OBJECTIF VISÉ:
Rédigez la suite du récit de randonnée vers Chicken Spring Lake, en commençant juste après sa dernière phrase.

EXTRAIT FOURNI:
Je suis arrivé au col « Cottonwood pass » et me dirige vers Chicken Spring Lake où je vais prendre mon petit déjeuner.
Je prends peu d'eau pour ne pas me charger. Je me sens léger malgré le poids du sac rempli à neuf, j'en trouverai plus loin.
Présomption de débutant.
Je marche dans le sable au milieu d'un paysage qui s'assèche. Les cailloux se plaisent à pousser quelques arbres réfractaires. J'ai la même impression que celle vécue lors des promenades ou des courses à pied dans les sables de Loire.
De la poussière, une chaleur pesante.
Je n'ai qu’un demi-litre et je commence à rationner. La soif est un supplice peu enviable si tant est qu'il y en ait. 
Mes chaussettes étouffent.
Mes chaussures se remplissent.
Ma gorge s'assèche.
J'ai du mal à déglutir et à avaler ma salive. Je retarde les gorgées pour ne pas tomber en panne de carburant et dieu sait – je n’aime pas cette expression – à quel point il est essentiel.
J'avais rencontré des paysages arides précédemment mais jamais avec cette sensation de manque d'eau comme aujourd'hui.
Certainement lié à la poussière que dégagent mes pieds ou à ma mâchoire pendante de ne pas parler.

ENREGISTREMENTS:
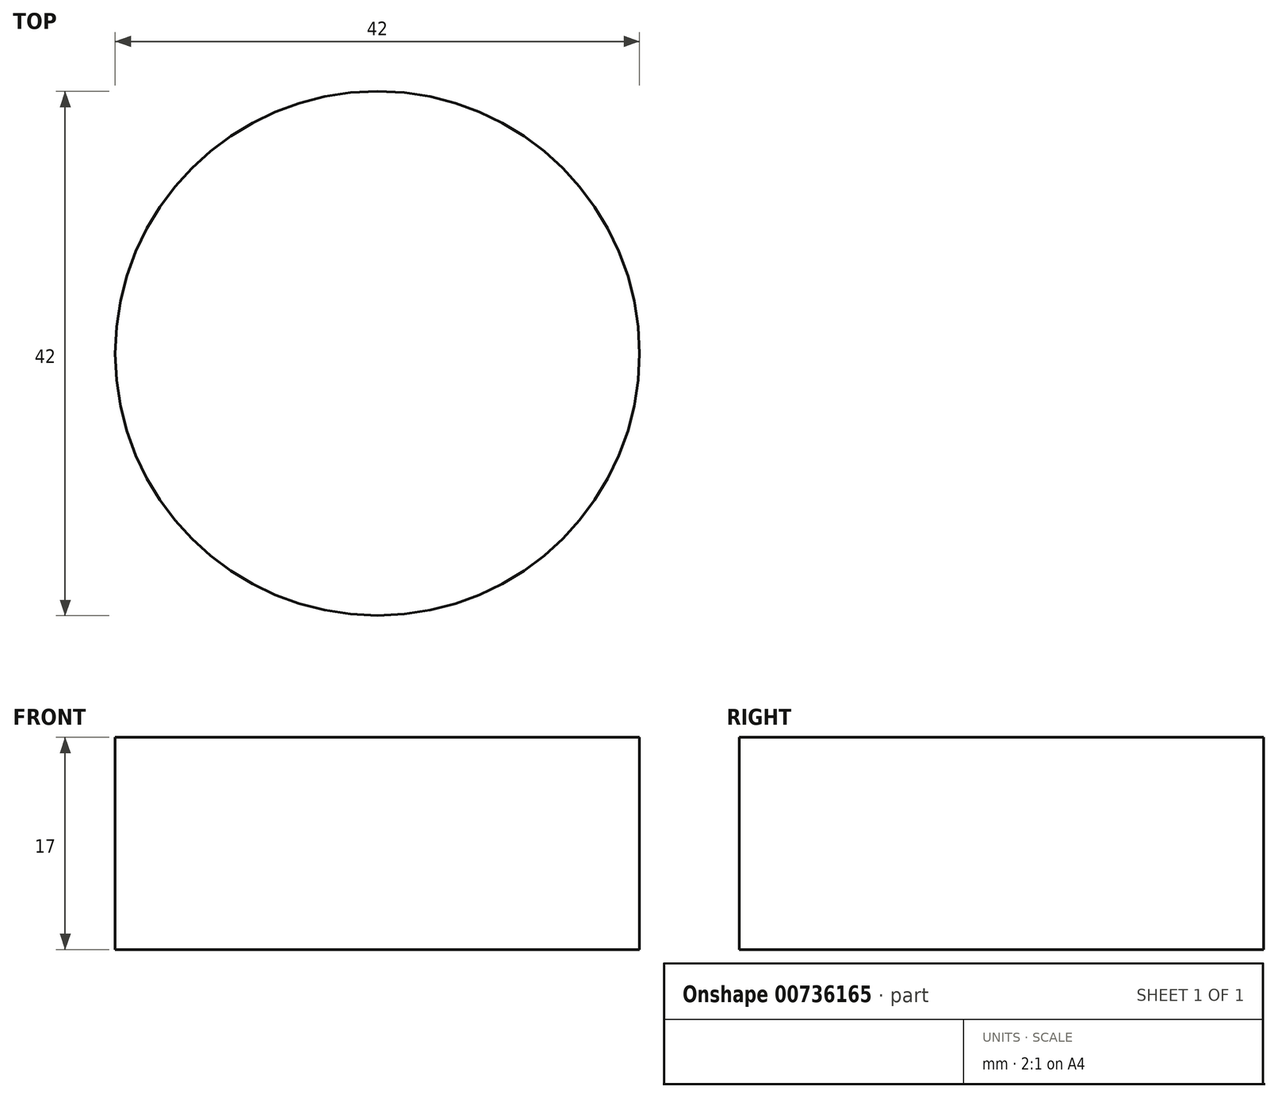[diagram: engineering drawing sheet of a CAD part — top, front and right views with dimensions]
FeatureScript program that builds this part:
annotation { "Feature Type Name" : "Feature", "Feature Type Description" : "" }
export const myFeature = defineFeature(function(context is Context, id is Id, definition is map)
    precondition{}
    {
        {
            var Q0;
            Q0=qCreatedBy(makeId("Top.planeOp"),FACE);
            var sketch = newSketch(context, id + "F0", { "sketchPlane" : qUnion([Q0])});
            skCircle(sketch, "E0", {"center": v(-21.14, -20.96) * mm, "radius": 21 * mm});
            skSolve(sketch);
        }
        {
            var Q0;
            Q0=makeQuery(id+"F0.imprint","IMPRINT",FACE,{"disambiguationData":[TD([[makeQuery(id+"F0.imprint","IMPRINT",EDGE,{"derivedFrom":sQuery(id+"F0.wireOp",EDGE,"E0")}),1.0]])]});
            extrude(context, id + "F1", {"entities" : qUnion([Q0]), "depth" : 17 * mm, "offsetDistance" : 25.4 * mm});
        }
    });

---

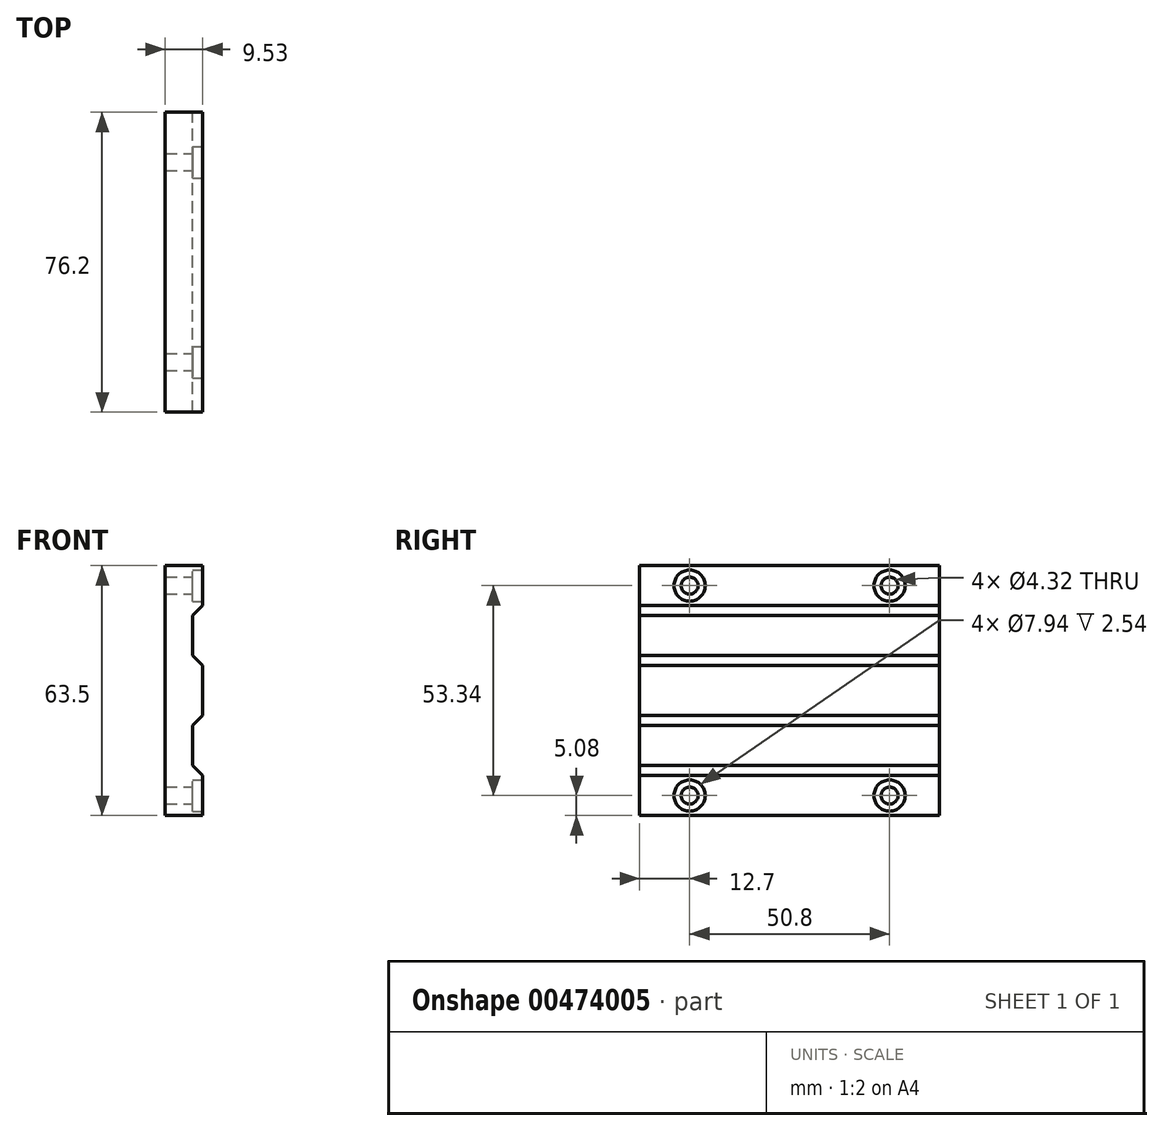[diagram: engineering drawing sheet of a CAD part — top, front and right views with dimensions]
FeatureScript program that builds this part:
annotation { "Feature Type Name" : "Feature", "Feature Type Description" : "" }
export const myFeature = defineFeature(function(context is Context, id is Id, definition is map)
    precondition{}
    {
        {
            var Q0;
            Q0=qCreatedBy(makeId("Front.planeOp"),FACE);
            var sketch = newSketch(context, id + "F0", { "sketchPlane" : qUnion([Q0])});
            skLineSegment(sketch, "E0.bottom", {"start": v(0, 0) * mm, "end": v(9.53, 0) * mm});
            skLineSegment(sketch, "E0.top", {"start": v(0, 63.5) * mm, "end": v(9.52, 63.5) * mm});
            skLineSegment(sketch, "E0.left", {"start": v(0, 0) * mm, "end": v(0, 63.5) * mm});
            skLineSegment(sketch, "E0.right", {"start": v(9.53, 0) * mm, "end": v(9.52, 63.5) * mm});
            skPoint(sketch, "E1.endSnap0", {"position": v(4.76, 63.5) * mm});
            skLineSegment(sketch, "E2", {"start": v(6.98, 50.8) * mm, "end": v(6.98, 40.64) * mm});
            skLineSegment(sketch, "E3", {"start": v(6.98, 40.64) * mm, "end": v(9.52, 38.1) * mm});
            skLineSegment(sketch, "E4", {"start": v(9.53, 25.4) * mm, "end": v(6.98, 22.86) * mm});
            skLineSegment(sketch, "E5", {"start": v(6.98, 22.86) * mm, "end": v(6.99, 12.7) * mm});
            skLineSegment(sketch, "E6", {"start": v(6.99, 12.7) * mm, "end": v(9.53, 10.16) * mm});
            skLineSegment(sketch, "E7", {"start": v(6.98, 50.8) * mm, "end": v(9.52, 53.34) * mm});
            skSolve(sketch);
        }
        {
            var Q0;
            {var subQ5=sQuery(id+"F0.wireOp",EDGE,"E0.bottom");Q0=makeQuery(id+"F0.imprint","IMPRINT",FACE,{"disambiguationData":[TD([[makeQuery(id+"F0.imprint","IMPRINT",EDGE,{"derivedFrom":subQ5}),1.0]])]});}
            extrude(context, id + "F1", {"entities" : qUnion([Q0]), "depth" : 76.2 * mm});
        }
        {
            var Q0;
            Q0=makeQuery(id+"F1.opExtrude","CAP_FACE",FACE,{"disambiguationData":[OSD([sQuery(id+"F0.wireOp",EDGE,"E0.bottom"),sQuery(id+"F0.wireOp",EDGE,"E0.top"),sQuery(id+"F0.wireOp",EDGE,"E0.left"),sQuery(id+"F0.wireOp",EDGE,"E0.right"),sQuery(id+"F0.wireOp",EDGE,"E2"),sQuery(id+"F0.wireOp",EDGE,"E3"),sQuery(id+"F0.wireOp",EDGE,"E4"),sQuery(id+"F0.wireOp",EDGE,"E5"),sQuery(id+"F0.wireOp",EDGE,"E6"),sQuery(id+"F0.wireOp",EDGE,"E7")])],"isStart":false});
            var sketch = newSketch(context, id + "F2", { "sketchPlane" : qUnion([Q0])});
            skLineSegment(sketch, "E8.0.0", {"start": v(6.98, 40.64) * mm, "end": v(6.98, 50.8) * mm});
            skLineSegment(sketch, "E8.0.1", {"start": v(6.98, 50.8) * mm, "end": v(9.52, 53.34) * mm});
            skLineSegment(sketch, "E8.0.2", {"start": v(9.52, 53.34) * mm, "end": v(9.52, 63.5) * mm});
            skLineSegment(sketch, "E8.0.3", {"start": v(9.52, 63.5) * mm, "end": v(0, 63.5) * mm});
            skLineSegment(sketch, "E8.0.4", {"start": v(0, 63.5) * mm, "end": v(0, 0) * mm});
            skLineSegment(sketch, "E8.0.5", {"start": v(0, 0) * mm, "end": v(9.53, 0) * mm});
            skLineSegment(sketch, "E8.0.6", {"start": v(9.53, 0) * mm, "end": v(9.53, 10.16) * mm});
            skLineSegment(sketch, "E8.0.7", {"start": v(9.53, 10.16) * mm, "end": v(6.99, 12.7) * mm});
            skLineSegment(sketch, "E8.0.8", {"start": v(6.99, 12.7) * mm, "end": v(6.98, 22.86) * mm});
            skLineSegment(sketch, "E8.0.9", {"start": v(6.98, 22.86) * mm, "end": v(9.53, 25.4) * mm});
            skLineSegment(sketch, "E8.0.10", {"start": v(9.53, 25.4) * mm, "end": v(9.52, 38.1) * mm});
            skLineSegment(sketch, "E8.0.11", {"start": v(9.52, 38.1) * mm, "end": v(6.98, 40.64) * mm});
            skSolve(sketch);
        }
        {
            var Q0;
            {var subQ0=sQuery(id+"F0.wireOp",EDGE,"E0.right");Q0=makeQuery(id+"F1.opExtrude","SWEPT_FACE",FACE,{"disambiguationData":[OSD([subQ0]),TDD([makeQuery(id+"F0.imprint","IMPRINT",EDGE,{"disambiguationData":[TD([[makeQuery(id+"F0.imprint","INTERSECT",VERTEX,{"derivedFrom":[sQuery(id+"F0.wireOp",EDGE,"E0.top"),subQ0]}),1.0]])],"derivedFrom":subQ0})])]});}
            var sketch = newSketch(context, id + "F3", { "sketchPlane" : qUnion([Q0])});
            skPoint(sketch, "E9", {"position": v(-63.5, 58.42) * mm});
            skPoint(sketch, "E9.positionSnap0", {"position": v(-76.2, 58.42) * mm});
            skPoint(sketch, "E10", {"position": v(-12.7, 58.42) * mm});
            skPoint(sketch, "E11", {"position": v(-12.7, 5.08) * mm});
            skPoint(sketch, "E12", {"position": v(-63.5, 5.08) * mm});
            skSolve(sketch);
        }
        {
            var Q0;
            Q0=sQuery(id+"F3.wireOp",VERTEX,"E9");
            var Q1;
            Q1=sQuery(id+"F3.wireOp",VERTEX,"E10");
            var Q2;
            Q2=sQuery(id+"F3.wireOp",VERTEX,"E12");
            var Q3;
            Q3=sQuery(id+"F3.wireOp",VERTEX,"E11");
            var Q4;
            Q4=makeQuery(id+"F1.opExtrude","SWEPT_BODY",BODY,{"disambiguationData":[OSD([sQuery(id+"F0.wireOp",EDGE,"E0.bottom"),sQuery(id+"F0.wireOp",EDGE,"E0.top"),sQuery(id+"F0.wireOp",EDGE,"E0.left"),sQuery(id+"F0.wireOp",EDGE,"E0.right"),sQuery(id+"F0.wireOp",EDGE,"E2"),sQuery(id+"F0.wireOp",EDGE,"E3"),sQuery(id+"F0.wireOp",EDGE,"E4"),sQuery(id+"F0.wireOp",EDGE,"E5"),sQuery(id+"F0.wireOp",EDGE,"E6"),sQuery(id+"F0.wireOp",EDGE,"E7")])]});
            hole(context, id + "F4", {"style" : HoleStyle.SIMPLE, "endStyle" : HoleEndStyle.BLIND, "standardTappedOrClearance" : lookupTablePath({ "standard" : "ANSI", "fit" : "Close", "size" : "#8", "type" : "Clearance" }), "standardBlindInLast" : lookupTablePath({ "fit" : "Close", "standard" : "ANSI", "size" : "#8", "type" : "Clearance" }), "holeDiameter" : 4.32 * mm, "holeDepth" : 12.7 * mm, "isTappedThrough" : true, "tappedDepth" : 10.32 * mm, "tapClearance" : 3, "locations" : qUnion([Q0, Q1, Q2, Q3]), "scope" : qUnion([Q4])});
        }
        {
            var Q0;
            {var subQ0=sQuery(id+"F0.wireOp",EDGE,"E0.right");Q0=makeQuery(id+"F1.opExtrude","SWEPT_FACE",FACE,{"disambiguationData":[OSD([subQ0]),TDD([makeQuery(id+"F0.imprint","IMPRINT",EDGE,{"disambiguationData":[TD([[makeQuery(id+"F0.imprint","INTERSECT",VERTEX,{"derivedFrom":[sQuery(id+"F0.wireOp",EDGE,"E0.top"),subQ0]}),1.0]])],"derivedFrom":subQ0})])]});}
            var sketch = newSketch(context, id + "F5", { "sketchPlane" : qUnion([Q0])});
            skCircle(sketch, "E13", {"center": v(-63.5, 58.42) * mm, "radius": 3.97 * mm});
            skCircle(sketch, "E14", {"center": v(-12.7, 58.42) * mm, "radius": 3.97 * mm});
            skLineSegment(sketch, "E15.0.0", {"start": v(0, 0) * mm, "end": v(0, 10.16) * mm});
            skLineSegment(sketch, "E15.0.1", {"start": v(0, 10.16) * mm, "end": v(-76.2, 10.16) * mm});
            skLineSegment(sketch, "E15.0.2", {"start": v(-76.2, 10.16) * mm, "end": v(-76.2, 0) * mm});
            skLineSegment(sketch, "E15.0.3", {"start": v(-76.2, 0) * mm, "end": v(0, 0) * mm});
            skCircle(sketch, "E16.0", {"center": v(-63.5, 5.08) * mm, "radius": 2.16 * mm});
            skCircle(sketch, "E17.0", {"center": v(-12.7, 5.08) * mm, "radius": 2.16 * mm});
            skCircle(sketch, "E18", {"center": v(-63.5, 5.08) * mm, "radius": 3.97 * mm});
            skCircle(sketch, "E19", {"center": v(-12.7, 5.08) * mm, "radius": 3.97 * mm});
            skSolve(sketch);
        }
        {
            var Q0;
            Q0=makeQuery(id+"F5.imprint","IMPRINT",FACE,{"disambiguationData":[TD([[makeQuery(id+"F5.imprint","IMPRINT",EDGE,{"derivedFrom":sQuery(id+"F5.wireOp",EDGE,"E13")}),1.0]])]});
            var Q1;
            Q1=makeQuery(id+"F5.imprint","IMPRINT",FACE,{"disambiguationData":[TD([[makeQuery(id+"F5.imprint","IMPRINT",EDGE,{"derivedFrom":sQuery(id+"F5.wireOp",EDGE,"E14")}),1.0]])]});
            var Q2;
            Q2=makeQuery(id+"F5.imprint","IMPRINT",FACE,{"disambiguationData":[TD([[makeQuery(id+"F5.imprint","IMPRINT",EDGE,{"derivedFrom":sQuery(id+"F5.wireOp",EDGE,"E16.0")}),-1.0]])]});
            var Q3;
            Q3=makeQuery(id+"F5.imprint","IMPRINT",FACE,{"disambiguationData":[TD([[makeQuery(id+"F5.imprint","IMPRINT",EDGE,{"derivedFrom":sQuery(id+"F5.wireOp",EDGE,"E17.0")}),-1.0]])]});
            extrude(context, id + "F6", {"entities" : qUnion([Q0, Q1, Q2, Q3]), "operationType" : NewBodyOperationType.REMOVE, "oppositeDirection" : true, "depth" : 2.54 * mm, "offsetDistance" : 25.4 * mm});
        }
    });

...

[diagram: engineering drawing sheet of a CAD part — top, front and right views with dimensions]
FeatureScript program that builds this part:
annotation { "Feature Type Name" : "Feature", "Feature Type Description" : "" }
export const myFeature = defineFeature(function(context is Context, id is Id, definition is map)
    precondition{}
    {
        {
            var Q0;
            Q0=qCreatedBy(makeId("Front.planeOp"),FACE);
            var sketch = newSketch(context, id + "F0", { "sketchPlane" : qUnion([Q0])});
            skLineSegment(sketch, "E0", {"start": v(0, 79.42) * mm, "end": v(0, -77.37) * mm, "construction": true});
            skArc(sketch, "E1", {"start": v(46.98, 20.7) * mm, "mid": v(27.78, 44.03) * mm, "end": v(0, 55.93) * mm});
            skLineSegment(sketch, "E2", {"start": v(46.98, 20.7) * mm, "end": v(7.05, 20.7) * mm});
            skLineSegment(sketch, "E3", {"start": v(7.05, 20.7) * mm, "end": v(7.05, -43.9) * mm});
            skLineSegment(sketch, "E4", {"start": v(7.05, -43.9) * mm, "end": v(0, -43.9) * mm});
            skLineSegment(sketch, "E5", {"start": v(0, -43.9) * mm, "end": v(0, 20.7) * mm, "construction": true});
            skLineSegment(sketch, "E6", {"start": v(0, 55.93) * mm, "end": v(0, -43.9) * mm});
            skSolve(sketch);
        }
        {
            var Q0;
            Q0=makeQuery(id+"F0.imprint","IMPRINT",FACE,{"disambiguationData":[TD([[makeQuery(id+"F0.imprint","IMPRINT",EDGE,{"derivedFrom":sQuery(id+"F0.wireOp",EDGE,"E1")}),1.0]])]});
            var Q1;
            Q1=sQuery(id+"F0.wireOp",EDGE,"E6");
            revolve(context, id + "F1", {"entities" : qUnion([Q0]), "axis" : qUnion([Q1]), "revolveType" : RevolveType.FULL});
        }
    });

RÉPONSE PROPOSÉE:
Pourtant j'aime le silence que dégage cette forêt clairsemée et sèche. Des airs de Terry Lee Hale me trottent dans la tête.
Je suis un indien au milieu d'une terre désolée.

Tout est sec ici
Le sol n'est que poussière
Les arbres ont brulé
Les oiseaux sont envolés
Tout est sec ici
L'air est chaud
Le silence entier
Les pierres brulantes
Tout est sec ici
Alors pourquoi pleurer ?

Quelques vieux séquoias tordus et desséchés essaient de rester dignement debout. De  jeunes pousses cailloux essaient d'arracher au sable de quoi subsister.
Mes pas vibrent avec ceux des peuples qui quittent leurs terres pour en rejoindre d'autres plus accueillantes.
Je suis un nomade de luxe.
Pas de privations, pas de tortures, pas de brimades.
Je ressens à travers ma courte peine, pleinement acceptée, la douleur, la misère, l'inquiétude, la faim de ceux qui fuient.
Le manque d'eau rappelle à quel point elle est importante. Mes idées flottent sur les rivières que j'imagine.
Les feux  attendent l’occasion de déclarer leur flamme à ces paysages vulnérables. Ils sont aux aguets.
J’ai vu il y a plusieurs jours des fumées qui s’élevaient dans la direction où portait mon regard mais heureusement l’itinéraire m’a tiré ailleurs.

Mètre après mètre
Je dévore le chemin
J'avale les côtes
Et le paysage défile
Tout autour de moi.
 
Mètre après mètre
Je digère le chemin
Les pas sont lourds
La destination lointaine.
 
Mètre après mètre
Je vomis le chemin
Le sable dans les chaussures
La bouche sèche
L'arrivée incertaine.
 
Mètre après mètre
Le chemin me dévore
Je n'en vois pas la fin
Je ne sais plus où je vais
Tellement ça parait loin.
 
Mètre après mètre
Le chemin me digère
M'oblige à respirer
Faire du ménage en moi
Sortir plus beau que soi.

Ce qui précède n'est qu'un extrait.